THE OTHER SIDE OF EDEN

Hunters, Farmers, and the Shaping of the World

by Hugh Brody

Pub Date: April 1st, 2001
ISBN: 0-86547-610-1
Publisher: Farrar, Straus and Giroux

The shift from hunting to farming is a major watershed in human history. Here, an anthropologist describes the worldview of surviving hunting cultures.

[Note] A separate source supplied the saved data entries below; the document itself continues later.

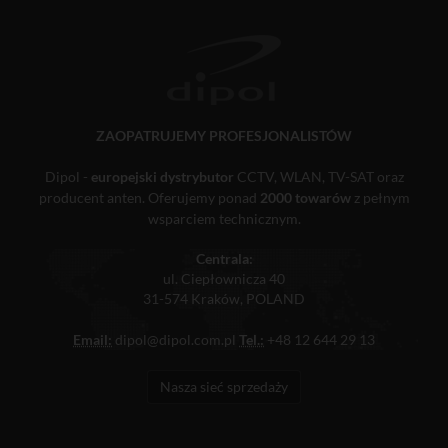
ZAOPATRUJEMY PROFESJONALISTÓW
Dipol -
europejski dystrybutor
CCTV, WLAN, TV-SAT oraz
producent anten. Oferujemy ponad
2000 towarów
z pełnym
wsparciem technicznym.
Centrala:
ul. Ciepłownicza 40
31-574 Kraków, POLAND
Email:
dipol@dipol.com.pl
Tel.:
+48 12 644 29 13
Nasza sieć sprzedaży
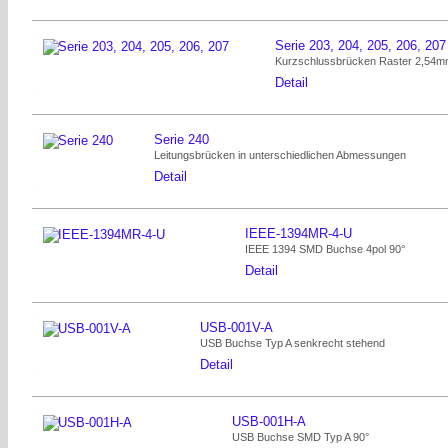
Serie 203, 204, 205, 206, 207
Kurzschlussbrücken Raster 2,54
Detail
Serie 240
Leitungsbrücken in unterschiedlichen Abmessungen
Detail
IEEE-1394MR-4-U
IEEE 1394 SMD Buchse 4pol 90°
Detail
USB-001V-A
USB Buchse Typ A senkrecht stehend
Detail
USB-001H-A
USB Buchse SMD Typ A 90°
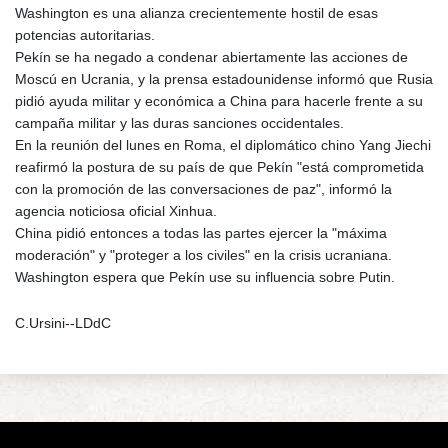
Washington es una alianza crecientemente hostil de esas
potencias autoritarias.
Pekín se ha negado a condenar abiertamente las acciones de
Moscú en Ucrania, y la prensa estadounidense informó que Rusia
pidió ayuda militar y económica a China para hacerle frente a su
campaña militar y las duras sanciones occidentales.
En la reunión del lunes en Roma, el diplomático chino Yang Jiechi
reafirmó la postura de su país de que Pekín "está comprometida
con la promoción de las conversaciones de paz", informó la
agencia noticiosa oficial Xinhua.
China pidió entonces a todas las partes ejercer la "máxima
moderación" y "proteger a los civiles" en la crisis ucraniana.
Washington espera que Pekín use su influencia sobre Putin.
C.Ursini--LDdC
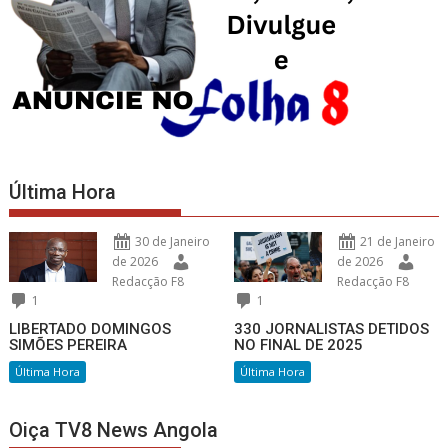
Última Hora
30 de Janeiro
21 de Janeiro
de 2026
de 2026
Redacção F8
Redacção F8
1
1
LIBERTADO DOMINGOS
330 JORNALISTAS DETIDOS
SIMÕES PEREIRA
NO FINAL DE 2025
Última Hora
Última Hora
Oiça TV8 News Angola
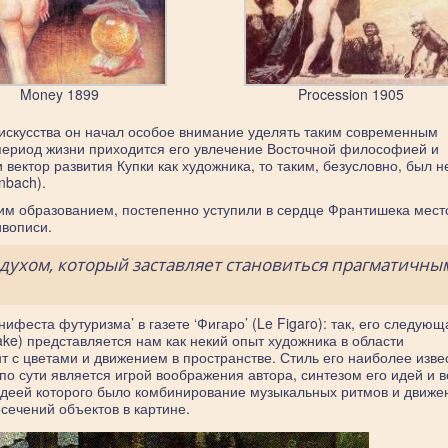
Money 1899
Procession 1905
искусства он начал особое внимание уделять таким современным
 период жизни приходится его увлечение Восточной философией и
 вектор развития Купки как художника, то таким, безусловно, был 
nbach).
ним образованием, постепенно уступили в сердце Франтишека мес
ивописи.
духом, который заставляет становиться прагматичны
феста футуризма’ в газете ‘Фигаро’ (Le Figaro): так, его следующ
ake) представляется нам как некий опыт художника в области
т с цветами и движением в пространстве. Стиль его наиболее изве
о сути является игрой воображения автора, синтезом его идей и 
 идеей которого было комбинирование музыкальных ритмов и движе
сечений объектов в картине.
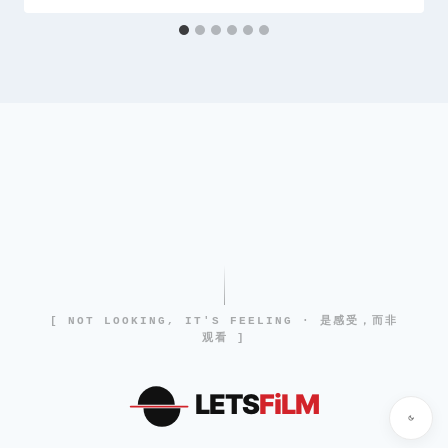
[ NOT LOOKING, IT'S FEELING · 是感受，而非
观看 ]
LETS
FiLM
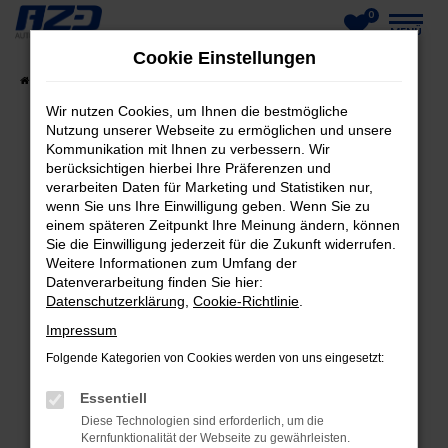
0
Zum
MENÜ
Cookie Einstellungen
Hauptinhalt
Startseite
Fahrzeuge
Fahrzeug-Showroom
springen
Wir nutzen Cookies, um Ihnen die bestmögliche
Nutzung unserer Webseite zu ermöglichen und unsere
Kommunikation mit Ihnen zu verbessern. Wir
berücksichtigen hierbei Ihre Präferenzen und
FEHLER: NETWORK ERROR
verarbeiten Daten für Marketing und Statistiken nur,
wenn Sie uns Ihre Einwilligung geben. Wenn Sie zu
Beim Laden ist ein Fehler aufgetreten.
einem späteren Zeitpunkt Ihre Meinung ändern, können
Hier sind ein paar Tipps, die dir helfen können:
Sie die Einwilligung jederzeit für die Zukunft widerrufen.
Weitere Informationen zum Umfang der
Datenverarbeitung finden Sie hier:
Überprüfe deine Firewall und deine
Datenschutzerklärung
,
Cookie-Richtlinie
.
Internetverbindung.
Laden andere Webseiten, zum Beispiel deine
Impressum
Suchmaschine?
Folgende Kategorien von Cookies werden von uns eingesetzt:
Prüfe deine Browsererweiterungen.
Essentiell
Manche Erweiterungen, wie Werbeblocker,
Diese Technologien sind erforderlich, um die
können das Laden bestimmter Seiten
Kernfunktionalität der Webseite zu gewährleisten.
verhindern. Funktioniert die Seite in einem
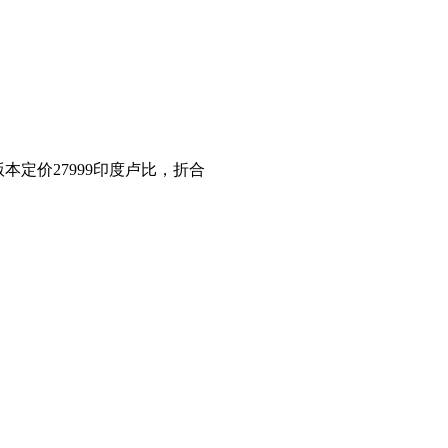
版本定价27999印度卢比，折合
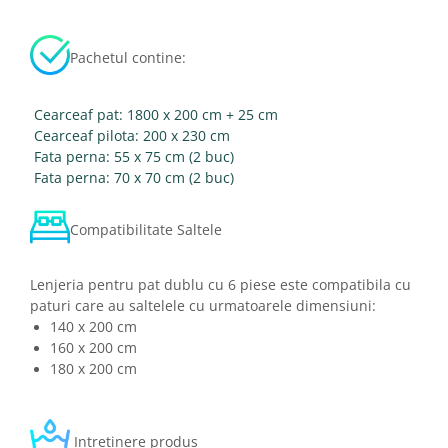
Pachetul contine:
Cearceaf pat: 1800 x 200 cm + 25 cm
Cearceaf pilota: 200 x 230 cm
Fata perna: 55 x 75 cm (2 buc)
Fata perna: 70 x 70 cm (2 buc)
Compatibilitate Saltele
Lenjeria pentru pat dublu cu 6 piese este compatibila cu
paturi care au saltelele cu urmatoarele dimensiuni:
140 x 200 cm
160 x 200 cm
180 x 200 cm
Intretinere produs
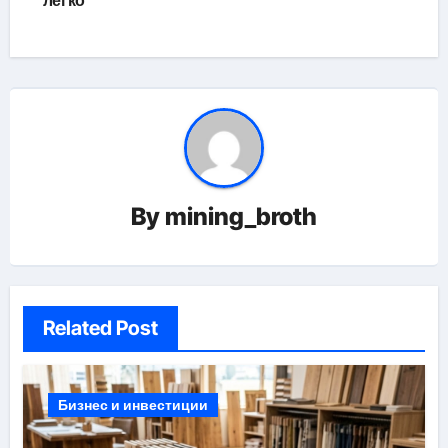
легко
записям
By
mining_broth
Related Post
Бизнес и инвестиции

Brody (Living Arctic, not reviewed) has lived in several hunter/gatherer cultures, notably among the Inuit (Eskimos) and the Dunne-za of sub-Arctic Canada. Civilized peoples (i.e., those whose cultures are rooted in farming and the building of cities) have not only written the history books, they have also created the mythical accounts of the days when the farming cultures swept across much of the world. Thus, the account in Genesis of the Garden of Eden, and of the subsequent conflict between Cain and Abel, is the farmer’s tale of his triumph over the hunter. As a correction to this account, Brody offers insights into the ways of the last hunters. Anaviapik, his tutor in Inuit, not only took him into the wilds for hunting, but also led him to see the complexities of social relationships in Inuit society (such as to whom one may make jokes, and of what sort). Jimmy Field, a hunter of the Dunne-za, possessed an awe-inspiring level of lore and skill; one of the most poignant (and infuriating) sections is a brief, bald account of his murder by three white teenagers. Brody takes care to give the reader a sense of the nuances between different hunting cultures as well as between the European and other farming cultures with which they coexist. The reader is likely to end by sharing Brody’s strong sense that the hunting cultures are our last link to a way of life that embodies riches that a farmer or city-dweller can only dream of—except on the page.

Vividly told, full of striking detail, and utterly fascinating.